There are many such examples which, when taken together over the course of a run, turn me into a seven-minutes-a-mile guy even on my bad days, while others struggle. If they knew all these techniques, they'd probably be seven-minutes-a-mile runners, too. 

So today, I'll share one such strategy, learned from experience, that I had to use during my run this morning.

The Setup

I went for a run along a running path today. About halfway through the run, the path went under an overpass so that runners and pedestrians wouldn't have to cross a busy local street. But the running path was dug out underneath the road - the road itself did not change in elevation at all. So, it was a dip. I wasn't running under an overpass, I was running on an underpass.

Ordinarily, as you run over a landscape like this, your speed will naturally increase during the downhill section since it requires less energy to run downhill. Then, when you hit the uphill slope, you'll likely slow down a bit. The problem here is that when you reach the top of the hill, you almost always settle into a pace that was much slower than you were running before you came across the dip in the first place. So you slow down more than you otherwise would have.

Dig my MS Paint skills
A lot of runners - especially novices - lose a lot of energy, speed, and momentum when they hit little dips like this. They think the downhill slowed them down a bit, and then they returned to their old pace. Usually, they're still quite a bit behind their original pace.

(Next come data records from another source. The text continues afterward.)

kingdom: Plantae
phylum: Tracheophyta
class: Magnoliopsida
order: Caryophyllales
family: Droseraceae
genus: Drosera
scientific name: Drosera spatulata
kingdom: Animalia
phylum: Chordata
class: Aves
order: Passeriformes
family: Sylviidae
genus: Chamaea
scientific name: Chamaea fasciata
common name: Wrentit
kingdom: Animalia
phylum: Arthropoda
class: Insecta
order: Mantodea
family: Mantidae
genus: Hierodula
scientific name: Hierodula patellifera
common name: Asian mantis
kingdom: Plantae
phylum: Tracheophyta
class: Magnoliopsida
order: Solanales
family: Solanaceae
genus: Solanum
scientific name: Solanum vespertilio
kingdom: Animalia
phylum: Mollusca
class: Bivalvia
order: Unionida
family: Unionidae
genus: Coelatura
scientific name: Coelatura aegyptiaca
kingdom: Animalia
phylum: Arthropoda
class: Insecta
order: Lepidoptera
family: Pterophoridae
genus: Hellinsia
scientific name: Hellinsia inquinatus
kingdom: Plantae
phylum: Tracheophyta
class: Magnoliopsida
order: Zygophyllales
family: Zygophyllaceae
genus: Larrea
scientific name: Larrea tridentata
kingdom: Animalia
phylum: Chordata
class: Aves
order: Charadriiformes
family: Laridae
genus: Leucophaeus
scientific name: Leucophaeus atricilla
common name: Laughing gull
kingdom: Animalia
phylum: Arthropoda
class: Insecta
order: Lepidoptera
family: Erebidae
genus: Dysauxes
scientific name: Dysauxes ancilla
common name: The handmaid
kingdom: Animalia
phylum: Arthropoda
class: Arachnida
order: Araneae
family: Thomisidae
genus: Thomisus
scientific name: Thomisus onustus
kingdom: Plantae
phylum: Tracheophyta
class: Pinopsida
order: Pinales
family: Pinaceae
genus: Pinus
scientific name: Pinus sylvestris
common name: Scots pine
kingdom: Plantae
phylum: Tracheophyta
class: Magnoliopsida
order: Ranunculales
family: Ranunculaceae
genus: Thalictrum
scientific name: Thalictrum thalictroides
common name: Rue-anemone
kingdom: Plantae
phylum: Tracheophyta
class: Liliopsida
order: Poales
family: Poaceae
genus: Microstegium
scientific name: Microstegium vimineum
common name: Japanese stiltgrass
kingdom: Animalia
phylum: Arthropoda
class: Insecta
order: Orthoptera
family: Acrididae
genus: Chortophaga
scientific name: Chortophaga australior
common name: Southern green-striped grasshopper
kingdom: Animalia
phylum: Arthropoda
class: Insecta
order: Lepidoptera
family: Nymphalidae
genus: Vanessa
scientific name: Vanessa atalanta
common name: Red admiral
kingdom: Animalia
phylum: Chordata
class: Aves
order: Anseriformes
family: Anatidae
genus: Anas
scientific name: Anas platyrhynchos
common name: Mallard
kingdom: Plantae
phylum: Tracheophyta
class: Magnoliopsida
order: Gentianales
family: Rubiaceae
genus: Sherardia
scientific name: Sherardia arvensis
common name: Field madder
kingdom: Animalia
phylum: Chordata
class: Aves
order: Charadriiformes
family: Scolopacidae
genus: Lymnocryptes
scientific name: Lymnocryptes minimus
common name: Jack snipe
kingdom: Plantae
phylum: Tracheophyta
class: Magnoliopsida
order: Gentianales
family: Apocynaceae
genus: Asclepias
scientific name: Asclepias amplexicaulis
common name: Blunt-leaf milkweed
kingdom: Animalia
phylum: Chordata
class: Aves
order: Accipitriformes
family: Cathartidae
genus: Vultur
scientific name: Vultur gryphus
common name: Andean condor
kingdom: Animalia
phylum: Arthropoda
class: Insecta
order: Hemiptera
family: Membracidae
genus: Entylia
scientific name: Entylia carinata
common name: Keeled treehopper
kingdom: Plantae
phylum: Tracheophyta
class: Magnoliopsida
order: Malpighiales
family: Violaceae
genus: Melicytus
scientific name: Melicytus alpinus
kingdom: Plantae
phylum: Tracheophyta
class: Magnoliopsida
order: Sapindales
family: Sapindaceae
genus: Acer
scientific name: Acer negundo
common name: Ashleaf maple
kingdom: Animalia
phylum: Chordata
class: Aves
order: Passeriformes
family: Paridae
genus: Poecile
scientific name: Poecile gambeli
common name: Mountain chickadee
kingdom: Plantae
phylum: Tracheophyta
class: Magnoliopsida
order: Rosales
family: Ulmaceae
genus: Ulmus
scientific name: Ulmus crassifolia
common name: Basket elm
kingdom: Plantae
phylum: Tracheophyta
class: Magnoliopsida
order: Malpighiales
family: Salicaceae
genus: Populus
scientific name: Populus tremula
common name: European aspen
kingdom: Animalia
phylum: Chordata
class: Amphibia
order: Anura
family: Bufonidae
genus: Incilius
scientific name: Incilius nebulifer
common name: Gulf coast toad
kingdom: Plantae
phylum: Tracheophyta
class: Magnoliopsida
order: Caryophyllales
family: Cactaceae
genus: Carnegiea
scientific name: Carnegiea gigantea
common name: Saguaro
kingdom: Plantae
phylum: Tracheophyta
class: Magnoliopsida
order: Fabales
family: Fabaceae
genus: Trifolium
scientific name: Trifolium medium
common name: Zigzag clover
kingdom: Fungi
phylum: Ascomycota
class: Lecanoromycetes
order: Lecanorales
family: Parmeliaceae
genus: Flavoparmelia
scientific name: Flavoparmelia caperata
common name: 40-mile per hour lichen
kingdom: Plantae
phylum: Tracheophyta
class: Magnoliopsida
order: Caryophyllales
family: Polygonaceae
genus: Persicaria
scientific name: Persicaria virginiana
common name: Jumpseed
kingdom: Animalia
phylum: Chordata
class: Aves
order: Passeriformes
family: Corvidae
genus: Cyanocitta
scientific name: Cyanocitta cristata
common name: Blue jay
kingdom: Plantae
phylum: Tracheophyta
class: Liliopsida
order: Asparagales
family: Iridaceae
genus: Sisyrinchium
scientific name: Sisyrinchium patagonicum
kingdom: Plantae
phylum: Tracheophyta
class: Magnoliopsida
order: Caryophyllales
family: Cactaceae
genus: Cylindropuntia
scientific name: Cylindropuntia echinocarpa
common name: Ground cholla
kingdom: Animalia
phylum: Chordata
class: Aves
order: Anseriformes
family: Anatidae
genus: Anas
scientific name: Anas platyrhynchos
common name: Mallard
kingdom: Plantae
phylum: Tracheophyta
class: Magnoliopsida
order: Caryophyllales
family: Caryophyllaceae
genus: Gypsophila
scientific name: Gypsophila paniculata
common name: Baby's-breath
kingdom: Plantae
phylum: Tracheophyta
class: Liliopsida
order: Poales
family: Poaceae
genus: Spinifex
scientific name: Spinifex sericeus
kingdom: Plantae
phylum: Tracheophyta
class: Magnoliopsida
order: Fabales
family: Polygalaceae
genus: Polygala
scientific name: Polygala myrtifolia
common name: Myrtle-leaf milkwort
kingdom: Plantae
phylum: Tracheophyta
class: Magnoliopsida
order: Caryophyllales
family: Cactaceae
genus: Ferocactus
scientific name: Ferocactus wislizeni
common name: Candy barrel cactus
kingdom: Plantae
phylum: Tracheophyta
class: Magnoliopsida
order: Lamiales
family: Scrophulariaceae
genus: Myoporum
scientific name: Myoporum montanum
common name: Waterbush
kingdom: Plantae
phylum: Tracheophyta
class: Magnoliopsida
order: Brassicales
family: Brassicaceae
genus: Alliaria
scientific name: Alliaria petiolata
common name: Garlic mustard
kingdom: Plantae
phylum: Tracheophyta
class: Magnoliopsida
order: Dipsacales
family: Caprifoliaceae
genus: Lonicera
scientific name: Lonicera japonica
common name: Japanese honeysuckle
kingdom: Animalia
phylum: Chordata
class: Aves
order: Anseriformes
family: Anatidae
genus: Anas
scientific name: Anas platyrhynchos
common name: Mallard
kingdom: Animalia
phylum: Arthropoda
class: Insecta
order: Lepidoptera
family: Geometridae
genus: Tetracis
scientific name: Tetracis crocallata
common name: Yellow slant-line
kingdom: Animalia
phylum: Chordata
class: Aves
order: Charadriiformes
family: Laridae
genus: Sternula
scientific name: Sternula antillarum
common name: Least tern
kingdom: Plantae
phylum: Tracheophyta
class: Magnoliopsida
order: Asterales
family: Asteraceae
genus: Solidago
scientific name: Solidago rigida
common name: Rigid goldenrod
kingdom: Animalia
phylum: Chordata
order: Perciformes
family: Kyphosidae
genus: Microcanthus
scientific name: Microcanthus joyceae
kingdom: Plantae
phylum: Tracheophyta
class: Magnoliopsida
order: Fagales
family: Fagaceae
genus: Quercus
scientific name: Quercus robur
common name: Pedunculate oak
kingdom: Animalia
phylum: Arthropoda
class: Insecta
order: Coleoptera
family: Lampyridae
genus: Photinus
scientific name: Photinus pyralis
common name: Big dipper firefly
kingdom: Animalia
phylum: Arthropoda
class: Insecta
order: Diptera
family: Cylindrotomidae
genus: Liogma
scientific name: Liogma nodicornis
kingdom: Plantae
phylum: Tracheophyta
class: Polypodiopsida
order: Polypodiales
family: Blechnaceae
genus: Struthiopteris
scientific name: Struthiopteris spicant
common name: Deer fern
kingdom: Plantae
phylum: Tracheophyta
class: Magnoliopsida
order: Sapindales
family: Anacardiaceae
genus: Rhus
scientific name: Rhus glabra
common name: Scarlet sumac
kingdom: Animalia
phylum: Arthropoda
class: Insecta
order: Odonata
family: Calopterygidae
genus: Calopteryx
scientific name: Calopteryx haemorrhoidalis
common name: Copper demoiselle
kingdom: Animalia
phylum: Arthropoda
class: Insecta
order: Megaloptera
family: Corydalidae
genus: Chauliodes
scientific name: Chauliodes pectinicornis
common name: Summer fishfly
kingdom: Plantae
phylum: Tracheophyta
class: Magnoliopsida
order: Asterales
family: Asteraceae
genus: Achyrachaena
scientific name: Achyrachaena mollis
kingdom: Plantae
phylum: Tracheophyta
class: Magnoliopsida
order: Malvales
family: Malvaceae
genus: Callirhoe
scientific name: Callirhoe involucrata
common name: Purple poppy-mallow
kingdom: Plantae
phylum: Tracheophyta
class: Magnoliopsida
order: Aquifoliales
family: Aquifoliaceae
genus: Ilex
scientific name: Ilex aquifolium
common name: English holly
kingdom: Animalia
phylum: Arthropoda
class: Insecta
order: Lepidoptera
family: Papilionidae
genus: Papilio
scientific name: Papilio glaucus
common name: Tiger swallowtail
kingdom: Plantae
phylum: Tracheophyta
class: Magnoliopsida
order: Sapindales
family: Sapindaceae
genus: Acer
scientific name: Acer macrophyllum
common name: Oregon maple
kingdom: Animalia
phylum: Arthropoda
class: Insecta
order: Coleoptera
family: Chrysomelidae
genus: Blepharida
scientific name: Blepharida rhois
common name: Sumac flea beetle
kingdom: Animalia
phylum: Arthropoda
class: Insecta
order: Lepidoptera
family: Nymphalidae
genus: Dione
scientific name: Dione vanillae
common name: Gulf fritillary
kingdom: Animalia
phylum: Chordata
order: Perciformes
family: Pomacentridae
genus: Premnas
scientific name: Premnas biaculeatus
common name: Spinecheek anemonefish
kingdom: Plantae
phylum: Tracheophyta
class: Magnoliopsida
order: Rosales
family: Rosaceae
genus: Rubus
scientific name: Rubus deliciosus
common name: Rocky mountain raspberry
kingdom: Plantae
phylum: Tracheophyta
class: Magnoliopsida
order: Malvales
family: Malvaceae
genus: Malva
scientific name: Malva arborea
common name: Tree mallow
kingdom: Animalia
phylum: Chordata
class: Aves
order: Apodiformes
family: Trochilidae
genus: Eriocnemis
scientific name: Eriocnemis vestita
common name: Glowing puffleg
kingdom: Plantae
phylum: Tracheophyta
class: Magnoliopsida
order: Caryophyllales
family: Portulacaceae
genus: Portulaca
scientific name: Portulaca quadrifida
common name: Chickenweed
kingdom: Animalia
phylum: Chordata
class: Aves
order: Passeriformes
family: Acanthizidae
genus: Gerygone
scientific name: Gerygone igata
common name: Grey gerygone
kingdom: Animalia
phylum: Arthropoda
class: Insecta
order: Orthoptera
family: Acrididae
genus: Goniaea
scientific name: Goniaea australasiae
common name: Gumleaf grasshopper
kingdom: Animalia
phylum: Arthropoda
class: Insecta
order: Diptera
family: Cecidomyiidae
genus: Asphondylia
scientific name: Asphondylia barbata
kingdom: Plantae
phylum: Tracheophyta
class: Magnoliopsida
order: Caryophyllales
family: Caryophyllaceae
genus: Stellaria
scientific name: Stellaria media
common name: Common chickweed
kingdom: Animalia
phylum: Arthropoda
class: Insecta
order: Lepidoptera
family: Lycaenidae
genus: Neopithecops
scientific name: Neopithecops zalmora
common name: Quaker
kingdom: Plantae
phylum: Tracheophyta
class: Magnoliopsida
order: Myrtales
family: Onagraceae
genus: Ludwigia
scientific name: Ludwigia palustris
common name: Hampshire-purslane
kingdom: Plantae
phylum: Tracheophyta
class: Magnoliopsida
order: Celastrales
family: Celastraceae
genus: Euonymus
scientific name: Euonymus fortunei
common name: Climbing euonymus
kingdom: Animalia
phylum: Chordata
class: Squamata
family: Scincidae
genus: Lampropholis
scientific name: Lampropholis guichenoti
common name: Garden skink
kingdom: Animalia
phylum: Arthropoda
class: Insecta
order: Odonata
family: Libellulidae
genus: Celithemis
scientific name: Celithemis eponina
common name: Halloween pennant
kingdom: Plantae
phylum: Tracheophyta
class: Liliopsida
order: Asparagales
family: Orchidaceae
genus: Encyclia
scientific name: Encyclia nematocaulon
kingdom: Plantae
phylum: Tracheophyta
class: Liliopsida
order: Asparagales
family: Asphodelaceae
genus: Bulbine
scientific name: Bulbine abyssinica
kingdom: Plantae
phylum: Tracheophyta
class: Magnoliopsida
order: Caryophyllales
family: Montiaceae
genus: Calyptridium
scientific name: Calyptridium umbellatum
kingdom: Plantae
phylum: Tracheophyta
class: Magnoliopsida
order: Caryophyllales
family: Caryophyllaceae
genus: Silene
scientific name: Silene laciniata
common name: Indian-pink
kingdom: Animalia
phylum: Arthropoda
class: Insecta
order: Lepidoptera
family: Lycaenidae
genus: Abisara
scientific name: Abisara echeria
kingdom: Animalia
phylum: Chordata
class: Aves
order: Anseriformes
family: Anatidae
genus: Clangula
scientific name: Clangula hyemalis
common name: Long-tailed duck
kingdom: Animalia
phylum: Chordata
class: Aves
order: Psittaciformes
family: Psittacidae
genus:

This problem has a simple remedy.

First, Lean Into The Downhill

You probably already know this, but if you don't, here it is, briefly:

As you run downhill, lean forward. Don't just "lean forward," I mean really lean into it. You want to push your center of gravity far in front of your feet, so that your legs have to struggle to keep yourself from falling over. You should almost feel like you're losing control.

This reduces the amount of energy required to propel your body forward, because gravity is doing most of the work. You're not really expending any additional energy - in fact, you're probably expending less - but your body is moving a lot faster. The result is a quick burst of speed that continues even for a few steps after the decline flattens out. 

Like I said, though, you probably already knew this.

Push The Uphill Hard

But the trick that will really help you here is one that sounds kind of counter-intuitive. What you have to do is push yourself pretty hard on the uphill. 

Most people want to conserve their energy, so they don't mind taking things a little easier uphill. That's fine, as far as it goes, but like I said above, you'll often find that you don't return to your original pace, even after you've climbed the hill.

Instead, what you need to do when you hit the uphill is lean forward again and pick up the pace to something substantially faster than your original pace. Keep that pace all the way up the hill, then just as you reach the top, give yourself one additional burst of speed over the crest.

In doing so, you will have pushed your body harder than you wanted to, and naturally you will have climbed the hill faster than you otherwise would have. But most importantly, as you return to a more standard pace, you'll settle into something much closer to the pace at which you were originally running. In fact, you might even settle into a faster pace.

Conclusion

Keep in mind, this one tip is not going to revolutionize your running times. Great runners are made from many such tips all working together. But anything you can do to maintain a good pace and improve running economy will help. 

I've been running a lot more lately, so I aim to share more of these tips as I remember them. It's been a long time since I've run competitively, and even longer since I've actively coached anyone. But I've spent a lot of time developing running-related knowledge and experience, and it would be a waste to just sit on that. Hopefully, some of my readers will be able to benefit from this.